Looking at the circumvention techniques GoodbyeDPI uses makes me want to cry. Is this really the state of DPI in 2022: changing Host to hoSt, or adding white spaces between method and URI actually works?
I suspect it is also due to the scale at which DPI is used; every additional bit of complexity quickly adds up to increase the amount of processing power required.
It's not as much about talent but about tradeoffs. I work in traffic monitoring tools (not censorship, just observability tools for infrastructure) there's always the decision of how many edge cases you want to cover vs how fast you want your tool to go. At millions of packets per second, an extra "if" might make a big difference in the throughput you're able to monitor. So maybe it's actually reasonable to ignore the .1% that use "hoSt" instead of "Host" to avoid losing .5% of the packets.
I suspect it's not even about not being able to, there's very little motivation. I had a brief contact with ZScaler who operates approximately in this area of traffic inspection, they literally have no clue and they don't care. Their service can be hot flaming trash but people will still pay them money because they check some boxes. I'm sure it applies to other companies in the same area as well.
It is harder problem that it sounds. Deep packet inspection needs to happen at some linespeed. More work you do the harder it is to process it all fast enough. You can write stuff for single packets, but when you have lot of connections happening it becomes much harder problem.
Isn’t this stuff typically specially built HW? I feel like an ASIC can accelerate this stuff fairly quickly although the volumes/pricing may not warrant building that. Also if you’re matching on host name there’s no reason you even need to keep up with line rate. All you need is to do is keep up with the connection establishment rate and you can always do the processing in the background and just issue a TCP reset after the fact.
I actually work in the field (networking) and FPGAs are very common in professional telecommunication equipments, hence my suspicion/guess that DPI are the same, especially since I'm also guessing that this is the sort of thing that may be updated often. So I think my 'suspicion' is at least as good as yours.
I worked in a DPI/firewall company and my work ran on the ASIC accelerator, so nah, my 'guess' is probably better.
FPGA is not worth the trouble. You get neither the (line) speed of ASIC, nor the flexibility of running everything in the CPU. Most serious DPI hardware vendors have stopped using it.
But you are right that it's no fun trying to workaround ASIC bugs.
Well you made a laconic, non-substantive reply so you ought to expect pushback.
FGPAs allow near-ASIC speeds with effectively the flexibility of software in that they can be updated via firmware upgrades, with much cheaper dev. costs than ASICs. They do have a higher unit cost than ASICs but only at high volume. For anything that is 'low' volume an ASIC may not make financial sense at all in any case.
I am no expert in DPI specifically but Google suggests that using FPGAs for DPI is an active commercial topic.
You can get really far with cheap techniques when your goal is to dissuade. The bigger concern I’d have is statistical analysis of top offender.

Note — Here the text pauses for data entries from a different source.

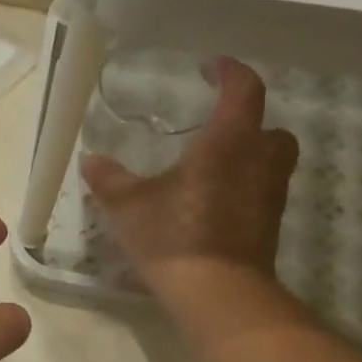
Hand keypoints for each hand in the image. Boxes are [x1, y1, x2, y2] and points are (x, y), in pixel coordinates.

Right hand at [81, 58, 298, 306]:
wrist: (216, 292)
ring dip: (248, 157)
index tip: (210, 68)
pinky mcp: (268, 226)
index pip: (243, 90)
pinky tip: (210, 203)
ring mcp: (269, 196)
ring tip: (211, 167)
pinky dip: (242, 189)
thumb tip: (91, 161)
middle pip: (270, 128)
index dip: (230, 72)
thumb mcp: (129, 205)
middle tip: (216, 128)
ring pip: (270, 162)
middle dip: (248, 122)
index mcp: (229, 142)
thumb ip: (110, 179)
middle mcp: (259, 162)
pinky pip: (261, 193)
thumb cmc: (173, 236)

Every OSI layer offers more bypass techniques and is the halting problem where your goal is to get value without making everything break when a new browser comes out. You can’t cover all options as a 3rd party and get it perfect.
The higher up application layer, the easier it is to bypass. The more you try to classify without impact (dpi,ids,waf,spam,av), the easier bypasses are.
The domains that get effective like spam have quicker feedback loops. Network middle boxes have the slowest response cycle where they are explicitly called out in RFCs
<script> In a url might get blocked but <script >… bc it’s string matching and not layer aware.
most the engines out there weren't made for security but performance. It's disturbing and relaxing at the same time to see how easy it is to bypass them. Something that works 100% is to multiplex a channel, changing it protocols after some packages. You do the SSL handshake, than after some amount of time, you switch it to SSH, I think something like that https://github.com/yrutschle/sslh (couldn't find the real repository that I used, but that one looks similar) could be used after the detection to bypass filters
No, unfortunately almost no of these naive methods longer works. However the protocol spoofing ("fake packet" in GoodbyeDPI) with Auto-TTL is pretty effective on most ISPs of Russia, Korea, Indonesia, Turkey.